26.4.18

fsck and repair on reboot

Problem: Input/output errors observed on disk access. dmesg or cat /var/log/messages shows "Unrecovered read error".
Solution: Your hard disk is bad. At a minimum it has some bad sectors. You can try to repair it by forcing the utility fsck to run on reboot. You must be root to do this.

su;
touch /forcefsck; #the presence of this file tells system to fsck on boot
echo "-y" > /fsckoptions; #option to automatically repair errors encountered
reboot;

The system will remove these files after completing the fsck.

The Rocks version looks like this:

su;
ssh compute-0-1 'touch /forcefsck';
ssh compute-0-1 'echo -y > /fsckoptions';
ssh compute-0-1 'reboot';
exit;

If there are problems and the fsck won't complete, you may need to boot using a live disk and remove forcefsck and fsckoptions manually. This because the Rocks admin password may not work on a compute node.
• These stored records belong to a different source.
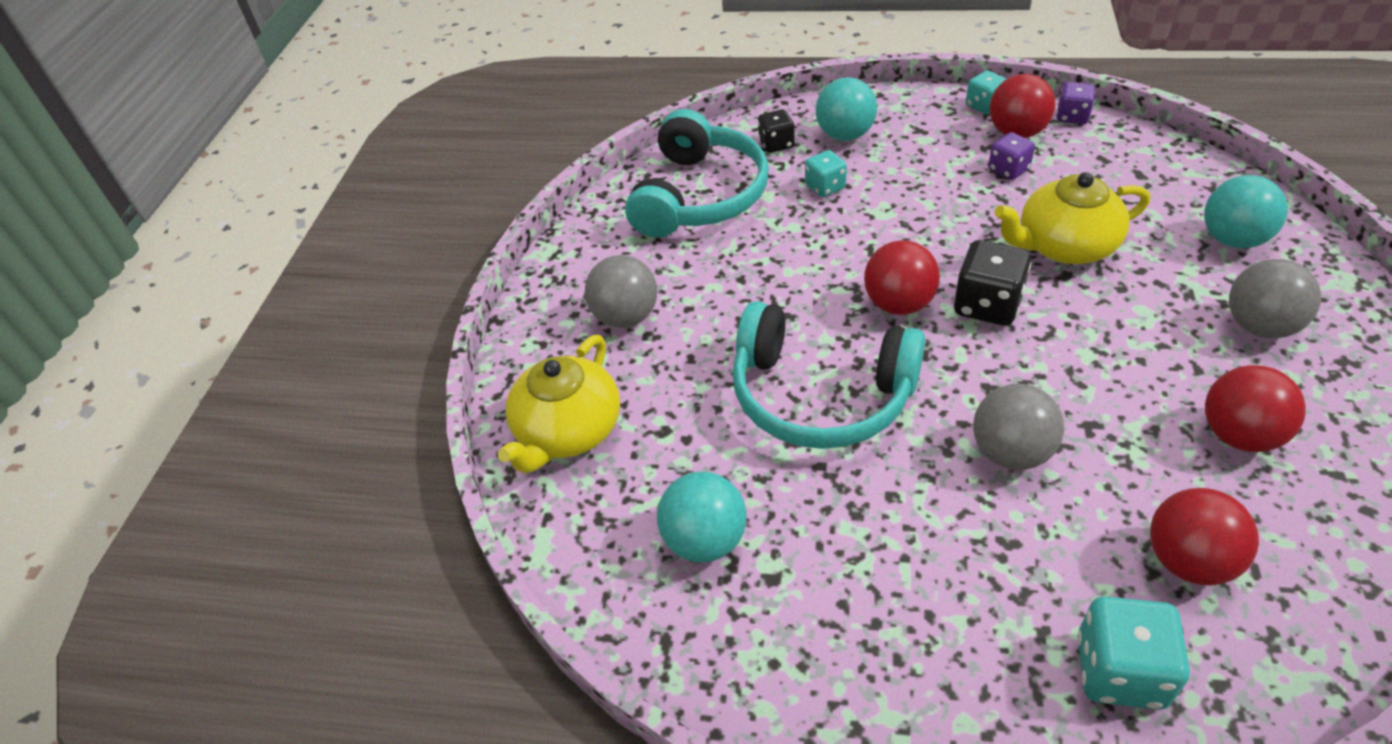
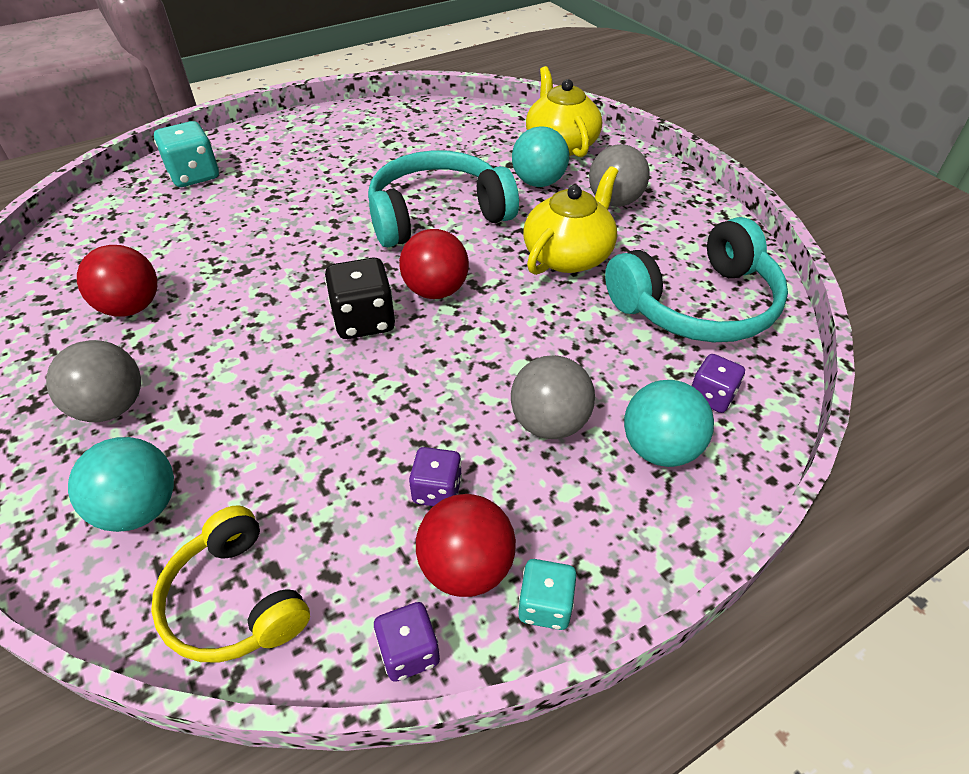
camera: 135 degrees right, 0 degrees up
(699, 195) = (697, 305): turquoise headphones -> turquoise headphones turned 90 degrees counterclockwise
(705, 540) = (435, 139): turquoise ball -> turquoise ball (538, 182)
(776, 144) = (711, 396): black dice -> purple dice
(825, 187) = (603, 368): turquoise dice -> none
(1010, 452) = (292, 235): grey ball -> grey ball (549, 423)
(1064, 246) = (324, 411): yellow teapot -> yellow teapot (568, 255)
(1169, 169) = (235, 600): none -> yellow headphones
(1188, 560) = (163, 227): red ball -> none

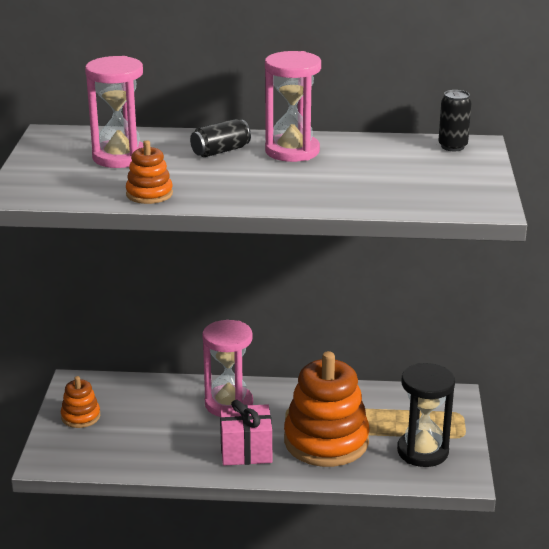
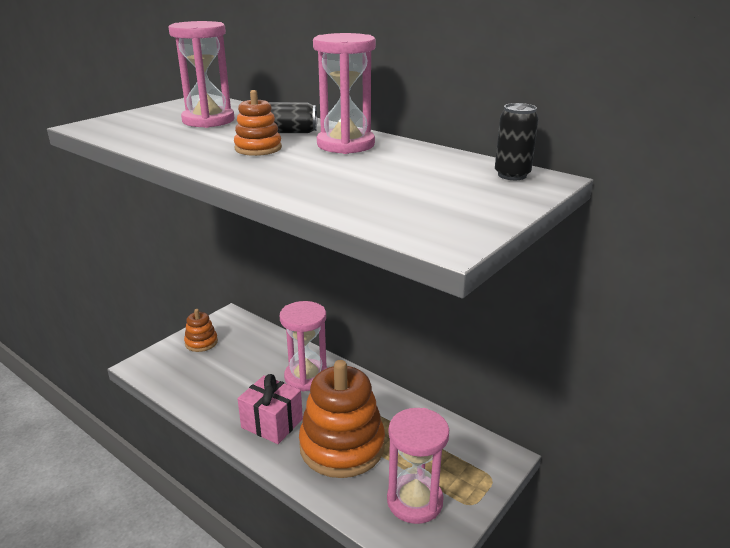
camera: 35 degrees right, 0 degrees up
(149, 194) = (167, 146): orange stacking toy -> orange stacking toy (258, 148)
(422, 451) = (414, 501): black hourglass -> pink hourglass

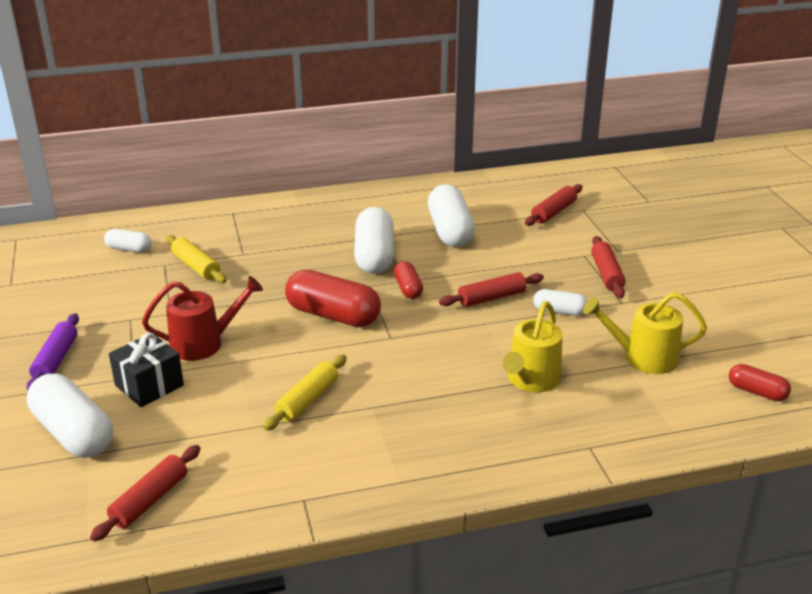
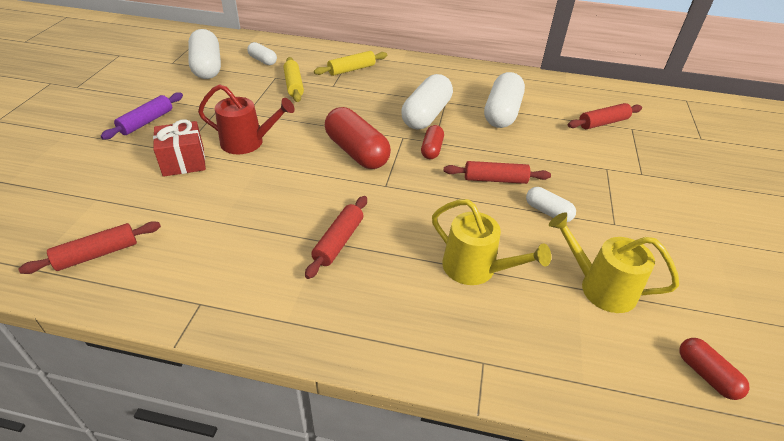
camera: 25 degrees right, 10 degrees up
(73, 433) = (104, 179): white capsule -> white capsule (207, 67)
(149, 385) = (184, 161): black gift -> red gift
(307, 400) = (278, 215): yellow rolling pin -> yellow rolling pin (351, 69)
(531, 380) = (475, 268): yellow watering can -> yellow watering can turned 105 degrees counterclockwise
(606, 274) = (616, 192): red rolling pin -> red rolling pin (338, 242)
Another approach is to search for bad blocks and write them to the 'bad block inode', so they will not be used in the future. This can be done interactively, e.g:
umount /dev/sda5;
e2fsck -ck /dev/sda5; #use badblocks read-only test to find bad blocks, faster.
or
e2fsck -cck /dev/sda5; #use badblocks read/write test to find bad blocks, slow.